--- START ---
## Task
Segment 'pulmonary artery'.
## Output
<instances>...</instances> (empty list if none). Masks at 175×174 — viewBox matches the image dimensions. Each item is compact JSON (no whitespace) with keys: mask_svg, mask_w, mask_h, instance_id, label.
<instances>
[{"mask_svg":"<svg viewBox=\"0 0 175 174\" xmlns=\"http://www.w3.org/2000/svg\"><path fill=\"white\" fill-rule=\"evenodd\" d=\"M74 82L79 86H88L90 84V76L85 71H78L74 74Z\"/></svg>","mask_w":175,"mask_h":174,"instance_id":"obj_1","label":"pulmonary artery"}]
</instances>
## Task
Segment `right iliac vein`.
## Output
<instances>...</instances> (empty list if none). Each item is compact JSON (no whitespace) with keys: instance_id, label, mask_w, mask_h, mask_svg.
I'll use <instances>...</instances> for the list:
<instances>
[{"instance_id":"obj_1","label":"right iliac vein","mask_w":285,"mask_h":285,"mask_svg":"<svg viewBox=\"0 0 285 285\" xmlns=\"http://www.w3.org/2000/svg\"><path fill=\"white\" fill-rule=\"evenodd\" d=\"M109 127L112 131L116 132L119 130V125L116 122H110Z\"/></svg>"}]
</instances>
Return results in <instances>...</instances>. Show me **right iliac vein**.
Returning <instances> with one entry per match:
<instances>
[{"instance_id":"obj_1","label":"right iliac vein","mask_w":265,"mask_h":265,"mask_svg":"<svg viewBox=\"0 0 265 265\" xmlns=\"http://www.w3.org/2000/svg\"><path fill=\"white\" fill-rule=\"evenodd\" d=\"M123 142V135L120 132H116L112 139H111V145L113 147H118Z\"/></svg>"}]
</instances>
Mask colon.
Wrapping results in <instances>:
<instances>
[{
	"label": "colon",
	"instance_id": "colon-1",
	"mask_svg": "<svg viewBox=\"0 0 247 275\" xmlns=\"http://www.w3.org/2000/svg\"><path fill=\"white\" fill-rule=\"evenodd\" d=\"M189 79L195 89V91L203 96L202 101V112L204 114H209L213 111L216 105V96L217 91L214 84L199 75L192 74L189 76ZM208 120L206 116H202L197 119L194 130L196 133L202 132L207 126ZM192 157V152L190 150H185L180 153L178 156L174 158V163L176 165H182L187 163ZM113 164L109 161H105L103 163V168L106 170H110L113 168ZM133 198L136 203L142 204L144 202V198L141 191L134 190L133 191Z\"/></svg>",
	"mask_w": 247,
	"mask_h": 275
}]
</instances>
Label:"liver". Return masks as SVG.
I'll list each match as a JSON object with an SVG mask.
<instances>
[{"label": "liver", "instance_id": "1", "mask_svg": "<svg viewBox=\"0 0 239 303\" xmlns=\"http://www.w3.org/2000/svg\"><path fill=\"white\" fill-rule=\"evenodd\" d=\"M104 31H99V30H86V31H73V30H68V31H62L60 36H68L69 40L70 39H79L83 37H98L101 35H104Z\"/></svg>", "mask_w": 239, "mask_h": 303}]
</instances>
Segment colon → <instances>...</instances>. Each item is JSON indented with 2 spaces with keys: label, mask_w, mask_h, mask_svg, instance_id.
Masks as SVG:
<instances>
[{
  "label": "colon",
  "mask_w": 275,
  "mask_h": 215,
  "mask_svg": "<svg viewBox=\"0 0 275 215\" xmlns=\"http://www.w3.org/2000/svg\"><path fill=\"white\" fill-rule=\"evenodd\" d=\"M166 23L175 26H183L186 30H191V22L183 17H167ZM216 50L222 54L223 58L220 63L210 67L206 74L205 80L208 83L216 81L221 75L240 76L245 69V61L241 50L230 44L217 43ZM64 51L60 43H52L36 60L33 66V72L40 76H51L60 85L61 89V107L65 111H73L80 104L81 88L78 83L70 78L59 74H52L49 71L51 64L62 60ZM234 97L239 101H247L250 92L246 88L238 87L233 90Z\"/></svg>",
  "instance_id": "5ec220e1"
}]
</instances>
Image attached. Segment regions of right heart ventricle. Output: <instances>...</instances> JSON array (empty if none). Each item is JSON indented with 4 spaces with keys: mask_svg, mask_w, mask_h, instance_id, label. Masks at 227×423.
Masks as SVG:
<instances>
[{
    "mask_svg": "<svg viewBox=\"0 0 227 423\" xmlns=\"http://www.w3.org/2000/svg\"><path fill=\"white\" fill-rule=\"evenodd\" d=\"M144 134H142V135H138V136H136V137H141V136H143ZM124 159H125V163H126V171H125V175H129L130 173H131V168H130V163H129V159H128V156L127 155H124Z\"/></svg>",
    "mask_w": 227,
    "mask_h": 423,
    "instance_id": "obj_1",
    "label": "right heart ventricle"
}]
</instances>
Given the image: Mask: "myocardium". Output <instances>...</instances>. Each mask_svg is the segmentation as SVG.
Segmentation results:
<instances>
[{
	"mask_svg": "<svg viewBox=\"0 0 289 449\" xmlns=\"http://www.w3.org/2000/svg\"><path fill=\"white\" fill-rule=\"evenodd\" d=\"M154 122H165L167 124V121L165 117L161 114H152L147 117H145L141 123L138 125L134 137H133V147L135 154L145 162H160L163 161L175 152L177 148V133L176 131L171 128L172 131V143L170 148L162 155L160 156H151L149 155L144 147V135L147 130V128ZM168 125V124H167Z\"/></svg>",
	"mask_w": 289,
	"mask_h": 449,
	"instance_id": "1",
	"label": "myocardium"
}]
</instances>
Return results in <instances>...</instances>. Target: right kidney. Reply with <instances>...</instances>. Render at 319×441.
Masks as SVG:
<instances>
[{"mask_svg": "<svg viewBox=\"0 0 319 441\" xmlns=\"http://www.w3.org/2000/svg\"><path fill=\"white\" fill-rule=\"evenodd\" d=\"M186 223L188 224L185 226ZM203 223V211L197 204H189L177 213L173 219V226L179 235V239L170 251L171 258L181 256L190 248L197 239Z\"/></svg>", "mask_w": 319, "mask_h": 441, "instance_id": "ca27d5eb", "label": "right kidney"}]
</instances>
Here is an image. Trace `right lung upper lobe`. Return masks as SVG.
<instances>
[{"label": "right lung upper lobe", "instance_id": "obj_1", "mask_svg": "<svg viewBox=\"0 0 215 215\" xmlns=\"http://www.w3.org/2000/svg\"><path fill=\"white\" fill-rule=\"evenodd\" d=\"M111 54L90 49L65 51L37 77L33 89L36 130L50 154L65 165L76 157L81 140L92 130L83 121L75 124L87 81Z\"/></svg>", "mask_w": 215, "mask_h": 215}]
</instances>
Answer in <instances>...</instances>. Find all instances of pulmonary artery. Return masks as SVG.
--- END ---
Edit the listing above so that each occurrence of "Return masks as SVG" reads "Provide the masks as SVG", and reproduce it with every other line unchanged.

● Reply to the task
## Task
Segment 'pulmonary artery'.
## Output
<instances>...</instances> (empty list if none). Masks at 175×174 — viewBox matches the image dimensions. Each item is compact JSON (no whitespace) with keys: mask_svg, mask_w, mask_h, instance_id, label.
<instances>
[{"mask_svg":"<svg viewBox=\"0 0 175 174\" xmlns=\"http://www.w3.org/2000/svg\"><path fill=\"white\" fill-rule=\"evenodd\" d=\"M74 82L79 86H88L90 84V76L85 71H78L74 74Z\"/></svg>","mask_w":175,"mask_h":174,"instance_id":"obj_1","label":"pulmonary artery"}]
</instances>
## Task
Segment `right iliac vein`.
## Output
<instances>...</instances> (empty list if none). Each item is compact JSON (no whitespace) with keys: instance_id, label, mask_w, mask_h, mask_svg.
I'll use <instances>...</instances> for the list:
<instances>
[{"instance_id":"obj_1","label":"right iliac vein","mask_w":285,"mask_h":285,"mask_svg":"<svg viewBox=\"0 0 285 285\" xmlns=\"http://www.w3.org/2000/svg\"><path fill=\"white\" fill-rule=\"evenodd\" d=\"M109 127L112 131L116 132L119 130V125L116 122H110Z\"/></svg>"}]
</instances>
Return results in <instances>...</instances>. Show me **right iliac vein**.
Returning <instances> with one entry per match:
<instances>
[{"instance_id":"obj_1","label":"right iliac vein","mask_w":265,"mask_h":265,"mask_svg":"<svg viewBox=\"0 0 265 265\" xmlns=\"http://www.w3.org/2000/svg\"><path fill=\"white\" fill-rule=\"evenodd\" d=\"M123 142V135L120 132H116L112 139H111V145L113 147H118Z\"/></svg>"}]
</instances>
Mask colon.
Wrapping results in <instances>:
<instances>
[{
	"label": "colon",
	"instance_id": "colon-1",
	"mask_svg": "<svg viewBox=\"0 0 247 275\" xmlns=\"http://www.w3.org/2000/svg\"><path fill=\"white\" fill-rule=\"evenodd\" d=\"M189 79L195 89V91L203 96L202 101V112L204 114H209L213 111L216 105V96L217 91L214 84L199 75L192 74L189 76ZM208 120L206 116H202L197 119L194 130L196 133L202 132L207 126ZM192 157V152L190 150H185L180 153L178 156L174 158V163L176 165H182L187 163ZM113 164L109 161H105L103 163V168L106 170H110L113 168ZM133 198L136 203L142 204L144 202V198L141 191L134 190L133 191Z\"/></svg>",
	"mask_w": 247,
	"mask_h": 275
}]
</instances>
Label:"liver". Provide the masks as SVG.
I'll list each match as a JSON object with an SVG mask.
<instances>
[{"label": "liver", "instance_id": "1", "mask_svg": "<svg viewBox=\"0 0 239 303\" xmlns=\"http://www.w3.org/2000/svg\"><path fill=\"white\" fill-rule=\"evenodd\" d=\"M104 31H99V30H86V31H73V30H68V31H62L60 36H68L69 40L70 39H79L83 37H98L101 35H104Z\"/></svg>", "mask_w": 239, "mask_h": 303}]
</instances>
Segment colon → <instances>...</instances>. Each item is JSON indented with 2 spaces with keys: label, mask_w, mask_h, mask_svg, instance_id.
Masks as SVG:
<instances>
[{
  "label": "colon",
  "mask_w": 275,
  "mask_h": 215,
  "mask_svg": "<svg viewBox=\"0 0 275 215\" xmlns=\"http://www.w3.org/2000/svg\"><path fill=\"white\" fill-rule=\"evenodd\" d=\"M166 23L175 26H183L186 30H191V22L183 17H167ZM216 50L222 54L223 58L220 63L210 67L206 74L205 80L208 83L216 81L221 75L240 76L245 69V61L241 50L230 44L217 43ZM64 51L60 43H52L36 60L33 66V72L40 76H51L60 85L61 89V107L65 111H73L80 104L81 88L78 83L70 78L59 74H52L49 71L51 64L62 60ZM234 97L239 101H247L250 92L246 88L238 87L233 90Z\"/></svg>",
  "instance_id": "5ec220e1"
}]
</instances>
Image attached. Segment regions of right heart ventricle. Output: <instances>...</instances> JSON array (empty if none). Each item is JSON indented with 4 spaces with keys: mask_svg, mask_w, mask_h, instance_id, label. Masks at 227×423.
Masks as SVG:
<instances>
[{
    "mask_svg": "<svg viewBox=\"0 0 227 423\" xmlns=\"http://www.w3.org/2000/svg\"><path fill=\"white\" fill-rule=\"evenodd\" d=\"M144 134H142V135H138V136H136V137H141V136H143ZM124 159H125V163H126V171H125V175H129L130 173H131V168H130V163H129V159H128V156L127 155H124Z\"/></svg>",
    "mask_w": 227,
    "mask_h": 423,
    "instance_id": "obj_1",
    "label": "right heart ventricle"
}]
</instances>
Given the image: Mask: "myocardium". Output <instances>...</instances>. Each mask_svg is the segmentation as SVG.
Segmentation results:
<instances>
[{
	"mask_svg": "<svg viewBox=\"0 0 289 449\" xmlns=\"http://www.w3.org/2000/svg\"><path fill=\"white\" fill-rule=\"evenodd\" d=\"M154 122H165L167 124V121L165 117L161 114H152L147 117H145L141 123L138 125L134 137H133V147L135 154L145 162H160L163 161L175 152L177 148V133L176 131L171 128L172 131V143L170 148L162 155L160 156H151L149 155L144 147V135L147 130V128ZM168 125V124H167Z\"/></svg>",
	"mask_w": 289,
	"mask_h": 449,
	"instance_id": "1",
	"label": "myocardium"
}]
</instances>
Return results in <instances>...</instances>. Target: right kidney. Reply with <instances>...</instances>. Render at 319×441.
Masks as SVG:
<instances>
[{"mask_svg": "<svg viewBox=\"0 0 319 441\" xmlns=\"http://www.w3.org/2000/svg\"><path fill=\"white\" fill-rule=\"evenodd\" d=\"M186 223L188 224L185 226ZM203 223V211L197 204H189L177 213L173 219V226L179 235V239L170 251L171 258L181 256L190 248L197 239Z\"/></svg>", "mask_w": 319, "mask_h": 441, "instance_id": "ca27d5eb", "label": "right kidney"}]
</instances>
Here is an image. Trace `right lung upper lobe`. Provide the masks as SVG.
<instances>
[{"label": "right lung upper lobe", "instance_id": "obj_1", "mask_svg": "<svg viewBox=\"0 0 215 215\" xmlns=\"http://www.w3.org/2000/svg\"><path fill=\"white\" fill-rule=\"evenodd\" d=\"M111 54L90 49L65 51L37 77L33 89L36 130L50 154L65 165L76 157L81 140L92 130L83 121L75 124L87 81Z\"/></svg>", "mask_w": 215, "mask_h": 215}]
</instances>
Answer in <instances>...</instances>. Find all instances of pulmonary artery. Provide the masks as SVG.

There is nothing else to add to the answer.